(Dataset entries)
========

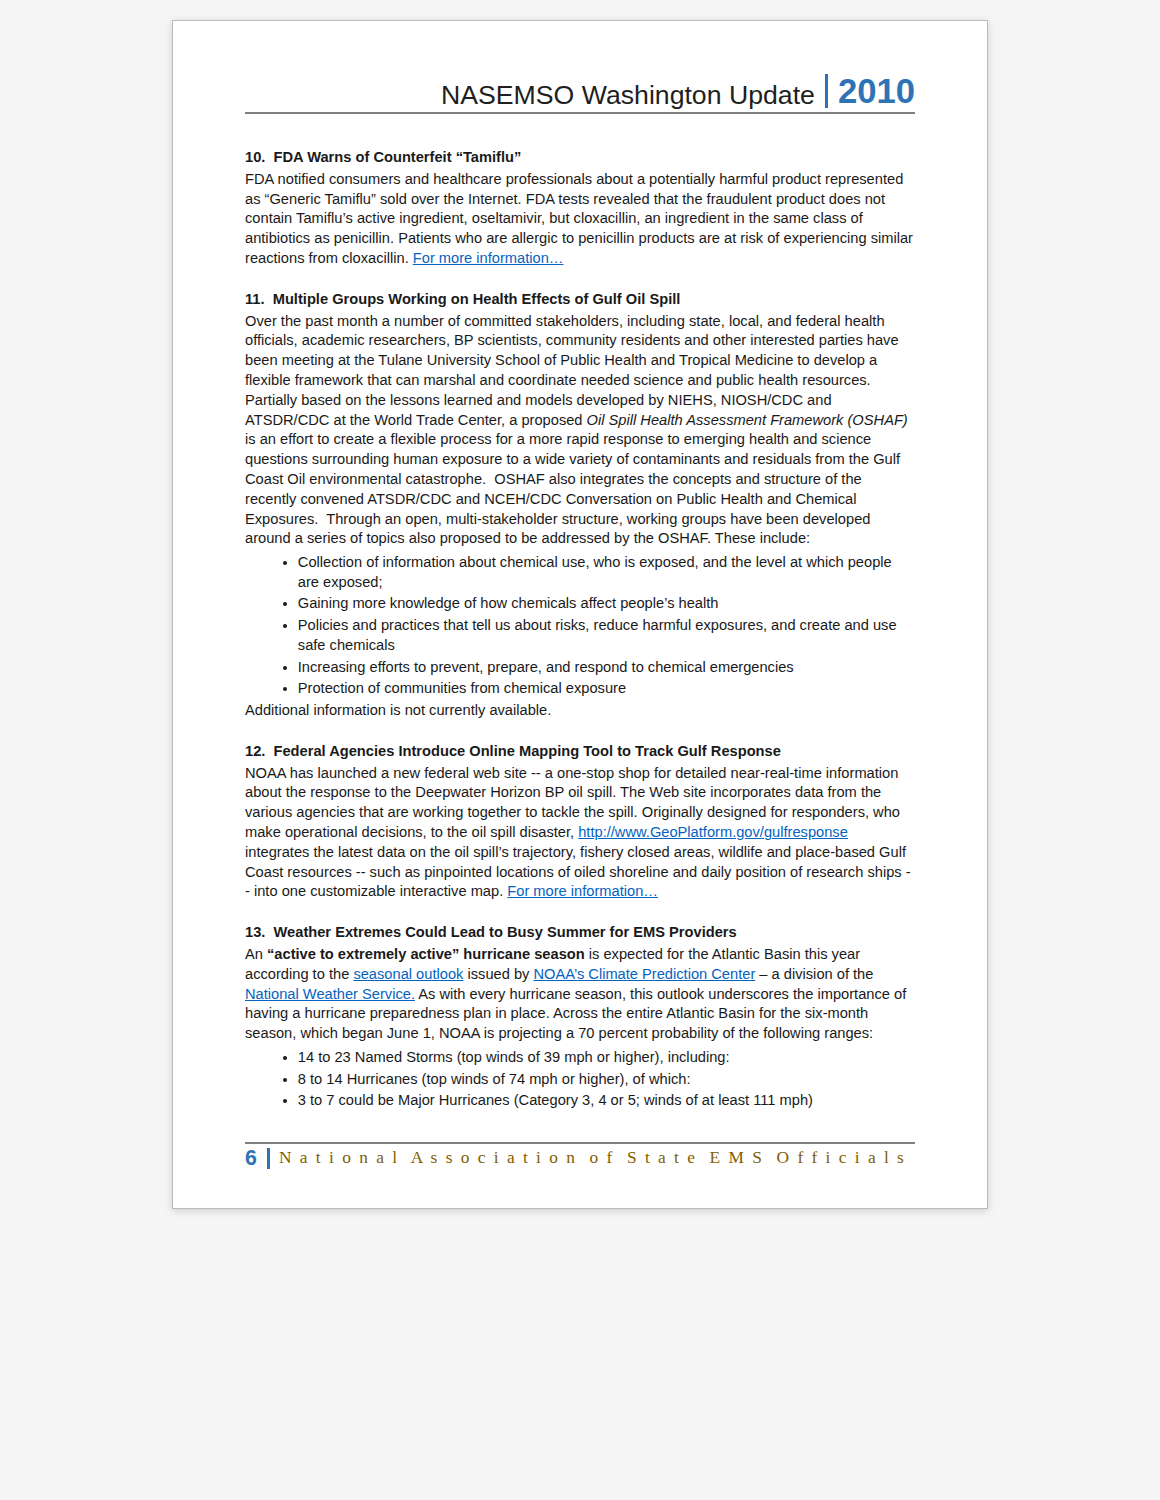NASEMSO Washington Update 2010
10. FDA Warns of Counterfeit “Tamiflu”
FDA notified consumers and healthcare professionals about a potentially harmful product represented as “Generic Tamiflu” sold over the Internet. FDA tests revealed that the fraudulent product does not contain Tamiflu’s active ingredient, oseltamivir, but cloxacillin, an ingredient in the same class of antibiotics as penicillin. Patients who are allergic to penicillin products are at risk of experiencing similar reactions from cloxacillin. For more information…
11. Multiple Groups Working on Health Effects of Gulf Oil Spill
Over the past month a number of committed stakeholders, including state, local, and federal health officials, academic researchers, BP scientists, community residents and other interested parties have been meeting at the Tulane University School of Public Health and Tropical Medicine to develop a flexible framework that can marshal and coordinate needed science and public health resources. Partially based on the lessons learned and models developed by NIEHS, NIOSH/CDC and ATSDR/CDC at the World Trade Center, a proposed Oil Spill Health Assessment Framework (OSHAF) is an effort to create a flexible process for a more rapid response to emerging health and science questions surrounding human exposure to a wide variety of contaminants and residuals from the Gulf Coast Oil environmental catastrophe. OSHAF also integrates the concepts and structure of the recently convened ATSDR/CDC and NCEH/CDC Conversation on Public Health and Chemical Exposures. Through an open, multi-stakeholder structure, working groups have been developed around a series of topics also proposed to be addressed by the OSHAF. These include:
Collection of information about chemical use, who is exposed, and the level at which people are exposed;
Gaining more knowledge of how chemicals affect people’s health
Policies and practices that tell us about risks, reduce harmful exposures, and create and use safe chemicals
Increasing efforts to prevent, prepare, and respond to chemical emergencies
Protection of communities from chemical exposure
Additional information is not currently available.
12. Federal Agencies Introduce Online Mapping Tool to Track Gulf Response
NOAA has launched a new federal web site -- a one-stop shop for detailed near-real-time information about the response to the Deepwater Horizon BP oil spill. The Web site incorporates data from the various agencies that are working together to tackle the spill. Originally designed for responders, who make operational decisions, to the oil spill disaster, http://www.GeoPlatform.gov/gulfresponse integrates the latest data on the oil spill’s trajectory, fishery closed areas, wildlife and place-based Gulf Coast resources -- such as pinpointed locations of oiled shoreline and daily position of research ships -- into one customizable interactive map. For more information…
13. Weather Extremes Could Lead to Busy Summer for EMS Providers
An “active to extremely active” hurricane season is expected for the Atlantic Basin this year according to the seasonal outlook issued by NOAA’s Climate Prediction Center – a division of the National Weather Service. As with every hurricane season, this outlook underscores the importance of having a hurricane preparedness plan in place. Across the entire Atlantic Basin for the six-month season, which began June 1, NOAA is projecting a 70 percent probability of the following ranges:
14 to 23 Named Storms (top winds of 39 mph or higher), including:
8 to 14 Hurricanes (top winds of 74 mph or higher), of which:
3 to 7 could be Major Hurricanes (Category 3, 4 or 5; winds of at least 111 mph)
6 N a t i o n a l A s s o c i a t i o n o f S t a t e E M S O f f i c i a l s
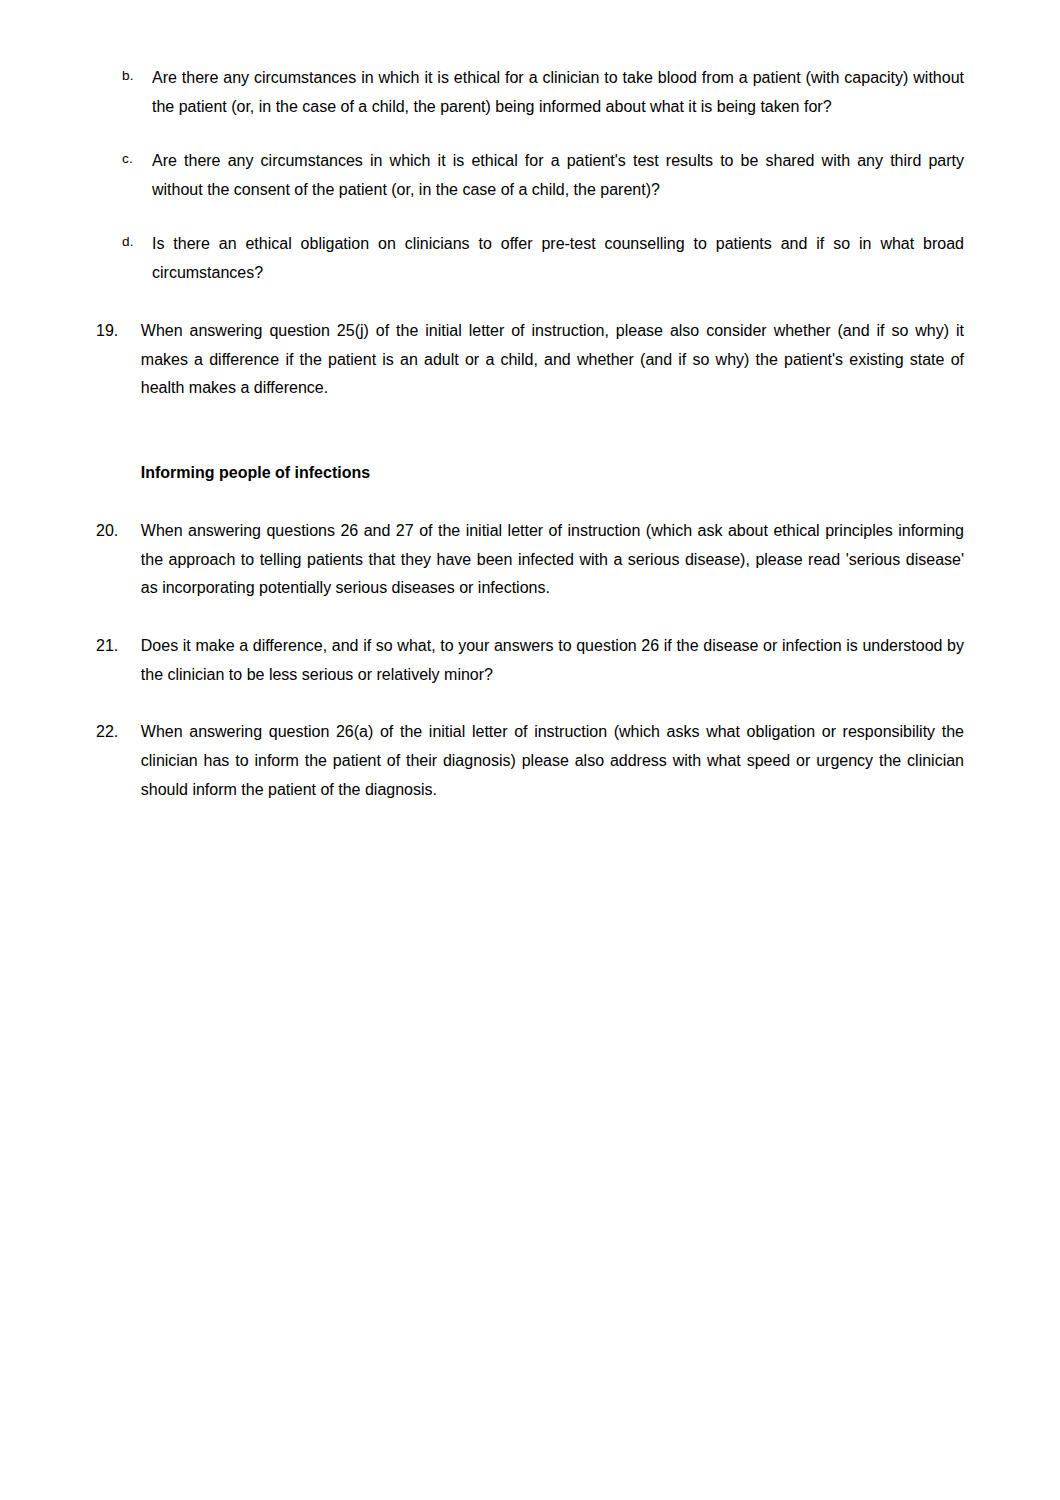b. Are there any circumstances in which it is ethical for a clinician to take blood from a patient (with capacity) without the patient (or, in the case of a child, the parent) being informed about what it is being taken for?
c. Are there any circumstances in which it is ethical for a patient's test results to be shared with any third party without the consent of the patient (or, in the case of a child, the parent)?
d. Is there an ethical obligation on clinicians to offer pre-test counselling to patients and if so in what broad circumstances?
19. When answering question 25(j) of the initial letter of instruction, please also consider whether (and if so why) it makes a difference if the patient is an adult or a child, and whether (and if so why) the patient's existing state of health makes a difference.
Informing people of infections
20. When answering questions 26 and 27 of the initial letter of instruction (which ask about ethical principles informing the approach to telling patients that they have been infected with a serious disease), please read 'serious disease' as incorporating potentially serious diseases or infections.
21. Does it make a difference, and if so what, to your answers to question 26 if the disease or infection is understood by the clinician to be less serious or relatively minor?
22. When answering question 26(a) of the initial letter of instruction (which asks what obligation or responsibility the clinician has to inform the patient of their diagnosis) please also address with what speed or urgency the clinician should inform the patient of the diagnosis.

========

#### EXERCISE:
From the records given above, reproduce all text exactly and exclude each picture.

#### PROBLEM SOLUTION:
NASEMSO Washington Update 2010
10. FDA Warns of Counterfeit “Tamiflu”
FDA notified consumers and healthcare professionals about a potentially harmful product represented as “Generic Tamiflu” sold over the Internet. FDA tests revealed that the fraudulent product does not contain Tamiflu’s active ingredient, oseltamivir, but cloxacillin, an ingredient in the same class of antibiotics as penicillin. Patients who are allergic to penicillin products are at risk of experiencing similar reactions from cloxacillin. For more information…
11. Multiple Groups Working on Health Effects of Gulf Oil Spill
Over the past month a number of committed stakeholders, including state, local, and federal health officials, academic researchers, BP scientists, community residents and other interested parties have been meeting at the Tulane University School of Public Health and Tropical Medicine to develop a flexible framework that can marshal and coordinate needed science and public health resources. Partially based on the lessons learned and models developed by NIEHS, NIOSH/CDC and ATSDR/CDC at the World Trade Center, a proposed Oil Spill Health Assessment Framework (OSHAF) is an effort to create a flexible process for a more rapid response to emerging health and science questions surrounding human exposure to a wide variety of contaminants and residuals from the Gulf Coast Oil environmental catastrophe. OSHAF also integrates the concepts and structure of the recently convened ATSDR/CDC and NCEH/CDC Conversation on Public Health and Chemical Exposures. Through an open, multi-stakeholder structure, working groups have been developed around a series of topics also proposed to be addressed by the OSHAF. These include:
Collection of information about chemical use, who is exposed, and the level at which people are exposed;
Gaining more knowledge of how chemicals affect people’s health
Policies and practices that tell us about risks, reduce harmful exposures, and create and use safe chemicals
Increasing efforts to prevent, prepare, and respond to chemical emergencies
Protection of communities from chemical exposure
Additional information is not currently available.
12. Federal Agencies Introduce Online Mapping Tool to Track Gulf Response
NOAA has launched a new federal web site -- a one-stop shop for detailed near-real-time information about the response to the Deepwater Horizon BP oil spill. The Web site incorporates data from the various agencies that are working together to tackle the spill. Originally designed for responders, who make operational decisions, to the oil spill disaster, http://www.GeoPlatform.gov/gulfresponse integrates the latest data on the oil spill’s trajectory, fishery closed areas, wildlife and place-based Gulf Coast resources -- such as pinpointed locations of oiled shoreline and daily position of research ships -- into one customizable interactive map. For more information…
13. Weather Extremes Could Lead to Busy Summer for EMS Providers
An “active to extremely active” hurricane season is expected for the Atlantic Basin this year according to the seasonal outlook issued by NOAA’s Climate Prediction Center – a division of the National Weather Service. As with every hurricane season, this outlook underscores the importance of having a hurricane preparedness plan in place. Across the entire Atlantic Basin for the six-month season, which began June 1, NOAA is projecting a 70 percent probability of the following ranges:
14 to 23 Named Storms (top winds of 39 mph or higher), including:
8 to 14 Hurricanes (top winds of 74 mph or higher), of which:
3 to 7 could be Major Hurricanes (Category 3, 4 or 5; winds of at least 111 mph)
6 N a t i o n a l A s s o c i a t i o n o f S t a t e E M S O f f i c i a l s
b. Are there any circumstances in which it is ethical for a clinician to take blood from a patient (with capacity) without the patient (or, in the case of a child, the parent) being informed about what it is being taken for?
c. Are there any circumstances in which it is ethical for a patient's test results to be shared with any third party without the consent of the patient (or, in the case of a child, the parent)?
d. Is there an ethical obligation on clinicians to offer pre-test counselling to patients and if so in what broad circumstances?
19. When answering question 25(j) of the initial letter of instruction, please also consider whether (and if so why) it makes a difference if the patient is an adult or a child, and whether (and if so why) the patient's existing state of health makes a difference.
Informing people of infections
20. When answering questions 26 and 27 of the initial letter of instruction (which ask about ethical principles informing the approach to telling patients that they have been infected with a serious disease), please read 'serious disease' as incorporating potentially serious diseases or infections.
21. Does it make a difference, and if so what, to your answers to question 26 if the disease or infection is understood by the clinician to be less serious or relatively minor?
22. When answering question 26(a) of the initial letter of instruction (which asks what obligation or responsibility the clinician has to inform the patient of their diagnosis) please also address with what speed or urgency the clinician should inform the patient of the diagnosis.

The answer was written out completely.